We discussed her life and current situation at length. She wanted to provide her baby with a stable and loving home—something she had never experienced. Therefore, she planned an adoptive placement.
“Miss Alice,” she asked, “would you come to the hospital to do the adoption paperwork with me?” Then she made a heart-breaking statement. “Other than my grandmother, you are the only person who has ever been nice to me in my life.”
I had never met this girl before. What could I possibly have in common with her grandmother? Then I remembered the girl telling me her grandmother had taken her to church when she was young. That was it. The grandmother and I were both Christians.
The tabernacle’s lamps shone brightly. Years later, Jesus said His followers were the light of the world.

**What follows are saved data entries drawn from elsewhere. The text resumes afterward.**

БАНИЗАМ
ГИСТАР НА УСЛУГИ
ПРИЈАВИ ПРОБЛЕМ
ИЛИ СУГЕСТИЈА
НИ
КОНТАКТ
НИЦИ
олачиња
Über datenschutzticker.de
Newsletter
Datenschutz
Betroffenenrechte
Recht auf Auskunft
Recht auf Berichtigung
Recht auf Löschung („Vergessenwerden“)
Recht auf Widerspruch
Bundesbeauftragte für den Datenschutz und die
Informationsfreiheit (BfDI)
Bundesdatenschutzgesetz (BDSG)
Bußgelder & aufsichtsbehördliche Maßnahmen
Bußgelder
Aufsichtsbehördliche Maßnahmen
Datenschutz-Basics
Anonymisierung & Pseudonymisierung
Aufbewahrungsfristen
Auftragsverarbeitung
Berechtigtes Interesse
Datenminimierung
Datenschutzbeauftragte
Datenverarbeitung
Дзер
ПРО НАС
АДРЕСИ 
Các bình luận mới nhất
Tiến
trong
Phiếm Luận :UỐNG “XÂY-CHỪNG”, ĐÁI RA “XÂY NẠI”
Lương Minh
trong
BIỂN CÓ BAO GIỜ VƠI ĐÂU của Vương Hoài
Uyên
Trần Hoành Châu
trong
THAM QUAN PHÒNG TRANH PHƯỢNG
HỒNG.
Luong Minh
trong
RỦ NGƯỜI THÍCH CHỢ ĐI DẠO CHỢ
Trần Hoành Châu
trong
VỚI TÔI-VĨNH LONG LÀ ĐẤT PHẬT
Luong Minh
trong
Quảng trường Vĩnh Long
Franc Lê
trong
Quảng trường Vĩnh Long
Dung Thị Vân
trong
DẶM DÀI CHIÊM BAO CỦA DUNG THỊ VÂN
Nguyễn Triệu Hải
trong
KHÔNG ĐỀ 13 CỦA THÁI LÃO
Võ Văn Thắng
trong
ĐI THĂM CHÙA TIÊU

As Christians, neither the girl’s grandmother nor I can light up the entire world. But in caring about this girl, we lit up the area in front of us where she was. She recognized God’s light in her place of darkness and was drawn to it.
Like the tabernacle’s lampstand, each of us is placed in a specific location for a specific purpose and should shine the light of God’s love into the darkness around us.
Ask God to put people in your path who need to see His light. Then, light up their darkness.